Небо помнить будет - страница 8
Он вздыхал по Констану. Между первой и второй встречами прошли всего четыре дня. Но эти дни Лексен всю жизнь будет вспоминать как томительное время, когда ему открылось увлечение мужчиной — тем, кто поможет и спасет своим добром и участием.
До средней школы Бруно не знал, как и почему люди влюбляются, начинают встречаться и вступать в интимные связи, хотя всё происходило у него на глазах. Его одноклассники и ребята из параллели начинали оказывать знаки внимания противоположному полу: девочки подмигивали мальчикам и игриво махали им ладошками, мальчишки просто так предлагали девчонкам свой обеденный сэндвич и демонстрировали ловкость на уроках физкультуры, привлекая внимание прекрасной половины. Потом они брались за руки, выйдя за школьную ограду, а потом уже целовались под лестницей, опаздывая на очередной урок. Лексена тогда совершенно не интересовали отношения. Его увлекали встречи с друзьями-мальчишками, футбол, рыбалка — зачем тратить время на девочек, с которыми ни мяч не погонять, ни на озеро съездить! Он также, конечно, слышал краем уха, что на свете живут мужчины, которых привлекают другие мужчины, и женщины, которых привлекают женщины, и первое время даже поражался, но потом и вовсе перестал думать над этим. Всё изменилось после того раннего утра, когда он, проснувшись, увидел над собой Эрне. Сначала Бруно перестал смотреть в людские лица, он не разделял пол и видел одну сплошную массу, состоящую из голосов, рук и ног. Спустя пару месяцев после того случая, когда сознание впервые проклюнулось сквозь воздвигнутую, заградительную от мира стену, он, лежа на своей кровати и пытаясь заснуть, вновь переживал в мыслях то, что старался забыть. Но теперь он думал не о боли, охватившей тогда его тело. Он словно вновь почувствовал грубую хватку рук отчима на своих бедрах, его мягкий волосяной покров на ногах и внизу живота, что щекотал его открытое беззащитное тело. Почувствовал нарастающий, незнакомый зуд между ног и ниже спины. Дотронулся до своих бедер и ягодиц в тех местах, где его схватили руки Эрне, и будто ощутил шероховатость его пальцев, влажность широких и сильных ладоней, которые раздвигали его ноги, чтобы проникнуть глубже, толчки внутри тела. И образы этих, тогда страшных и неприятных, ощущений сейчас его возбудили. Бруно чувствовал напряжение и лежал, не шевелясь. Когда всё отступило, он испугался своих внезапных мыслей, пропитанных пошлостью, вздрогнул и вновь замкнулся, не понимая самого себя.

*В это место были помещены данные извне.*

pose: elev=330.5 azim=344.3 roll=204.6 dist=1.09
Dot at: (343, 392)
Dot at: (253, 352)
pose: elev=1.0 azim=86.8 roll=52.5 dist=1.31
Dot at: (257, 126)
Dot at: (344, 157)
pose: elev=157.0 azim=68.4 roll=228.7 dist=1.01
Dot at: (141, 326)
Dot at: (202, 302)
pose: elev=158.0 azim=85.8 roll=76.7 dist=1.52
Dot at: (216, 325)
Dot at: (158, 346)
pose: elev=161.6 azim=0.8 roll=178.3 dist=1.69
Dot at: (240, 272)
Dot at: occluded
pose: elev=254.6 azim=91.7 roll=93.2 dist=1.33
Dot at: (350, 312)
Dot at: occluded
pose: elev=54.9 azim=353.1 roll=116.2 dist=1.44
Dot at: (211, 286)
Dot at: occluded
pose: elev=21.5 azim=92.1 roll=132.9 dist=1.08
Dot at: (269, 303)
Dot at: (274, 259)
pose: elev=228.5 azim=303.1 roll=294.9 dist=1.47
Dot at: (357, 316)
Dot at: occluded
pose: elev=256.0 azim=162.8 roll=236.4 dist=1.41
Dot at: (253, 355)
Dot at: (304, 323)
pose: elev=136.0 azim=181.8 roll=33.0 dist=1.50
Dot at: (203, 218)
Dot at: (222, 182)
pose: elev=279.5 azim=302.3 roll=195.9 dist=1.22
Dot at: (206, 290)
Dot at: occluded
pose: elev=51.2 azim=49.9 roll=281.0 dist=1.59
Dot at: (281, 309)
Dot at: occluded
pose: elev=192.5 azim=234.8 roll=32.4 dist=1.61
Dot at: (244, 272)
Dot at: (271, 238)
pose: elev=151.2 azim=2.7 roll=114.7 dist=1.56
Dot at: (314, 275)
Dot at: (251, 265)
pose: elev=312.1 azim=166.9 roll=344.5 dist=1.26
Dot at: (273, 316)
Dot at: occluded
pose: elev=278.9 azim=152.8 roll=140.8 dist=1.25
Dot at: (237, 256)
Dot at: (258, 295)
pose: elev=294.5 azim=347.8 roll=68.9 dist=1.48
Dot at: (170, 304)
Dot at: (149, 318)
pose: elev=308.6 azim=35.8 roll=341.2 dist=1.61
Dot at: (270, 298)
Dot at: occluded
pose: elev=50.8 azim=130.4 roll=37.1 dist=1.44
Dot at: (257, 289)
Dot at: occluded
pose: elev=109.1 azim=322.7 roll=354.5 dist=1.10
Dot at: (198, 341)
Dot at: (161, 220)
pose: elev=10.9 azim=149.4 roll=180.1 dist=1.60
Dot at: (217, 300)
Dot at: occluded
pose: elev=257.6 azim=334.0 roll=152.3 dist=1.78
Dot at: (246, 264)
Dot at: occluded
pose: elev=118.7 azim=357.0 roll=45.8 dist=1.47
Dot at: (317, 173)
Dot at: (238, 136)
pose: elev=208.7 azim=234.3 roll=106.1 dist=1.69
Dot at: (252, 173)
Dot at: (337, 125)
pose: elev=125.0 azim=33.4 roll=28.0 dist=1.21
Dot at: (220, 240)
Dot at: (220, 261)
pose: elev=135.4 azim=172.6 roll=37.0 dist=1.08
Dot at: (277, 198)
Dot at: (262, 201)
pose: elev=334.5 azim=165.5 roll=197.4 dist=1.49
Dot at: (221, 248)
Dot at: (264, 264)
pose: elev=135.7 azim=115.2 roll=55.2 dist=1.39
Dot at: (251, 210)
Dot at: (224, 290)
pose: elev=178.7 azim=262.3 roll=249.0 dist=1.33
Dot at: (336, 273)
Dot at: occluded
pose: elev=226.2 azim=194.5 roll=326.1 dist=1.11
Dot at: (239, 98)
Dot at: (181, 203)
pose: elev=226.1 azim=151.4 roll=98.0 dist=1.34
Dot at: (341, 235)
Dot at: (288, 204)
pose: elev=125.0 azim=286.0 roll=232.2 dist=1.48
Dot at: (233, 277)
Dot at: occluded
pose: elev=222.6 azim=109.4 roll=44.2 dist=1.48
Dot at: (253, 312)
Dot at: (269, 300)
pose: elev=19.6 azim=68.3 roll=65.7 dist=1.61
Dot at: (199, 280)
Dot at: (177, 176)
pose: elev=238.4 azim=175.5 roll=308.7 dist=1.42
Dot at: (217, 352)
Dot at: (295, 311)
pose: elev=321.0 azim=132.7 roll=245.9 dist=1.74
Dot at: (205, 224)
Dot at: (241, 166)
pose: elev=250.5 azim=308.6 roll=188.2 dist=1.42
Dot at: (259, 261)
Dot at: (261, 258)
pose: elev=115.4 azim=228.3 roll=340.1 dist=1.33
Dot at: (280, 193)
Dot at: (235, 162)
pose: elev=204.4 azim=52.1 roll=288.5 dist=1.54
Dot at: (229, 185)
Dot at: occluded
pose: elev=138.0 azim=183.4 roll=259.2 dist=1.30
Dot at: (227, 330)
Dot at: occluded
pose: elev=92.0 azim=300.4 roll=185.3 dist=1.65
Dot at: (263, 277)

Об этом он никому не рассказывал, ни матери, ни лечащим его врачам. Такое больше не повторялось, до тех пор, пока судьба не свела его с Дюмелем. Выйдя из парка при церкви после первой судьбоносной встречи-беседы, юноша почувствовал, как ниже пояса начинает приятно жечь. В страхе, что не сможет себя контролировать, он ускорил шаг, почти перейдя на мелкий бег, и достиг станции метро. Слава богу, вагон остановился на платформе, едва Лексен спустился на подземную станцию. Юноша запрыгнул в салон и сел в дальний конец у окна, пытаясь свернуться и съежиться, старался думать о чем-то отвлекающем, скрестив руки поверх штанов. Минуты превратились в вечность. Мама еще не вернулась с работы, а соседей по подъезду, когда на дрожащих от волнения ногах он взлетал на свой этаж, к своему облегчению не встретил. Бруно задыхался, он готов был упасть в обморок, пока не успокоил себя руками, усмирив чувства. Он был новичок в этом деле и старался одновременно продлить удовольствие, доселе ему неведомое и оказавшееся приятным, и отпустить от себя тревожные мысли. Вечером того же дня появилась запись в подаренном Констаном блокноте. После первых откровенных страниц следующим утром появился и набросок Дюмеля. Лексен специально не обучался художественному мастерству, но старался максимально точно отразить полюбившееся лицо, руководствуясь своими чувствами. Карандашный набросок выполнил словно уличный портретист: настолько легко, вдохновенно и нежно. Юноша прятал этот рисунок от матери внутри старого сундука, стоящего в его комнате, — наследие деда, итальянского иммигранта, — а ложась спать, иногда клал его под подушку. Теперь почти каждый день Бруно не мог успокоиться: в нем набухало непреодолимое, необусловленное чем-то конкретным чувство влечения к Констану. Временами он доставал свой рисунок, смотрел на Дюмеля и молча любил его в своих фантазиях. К своему внезапному ужасу он замечал, что порой не контролирует себя во сне: просыпаясь по утрам, обнаруживал, что его нижнее белье и простыня влажные, и становилось одновременно стыдно, страшно и волнующе.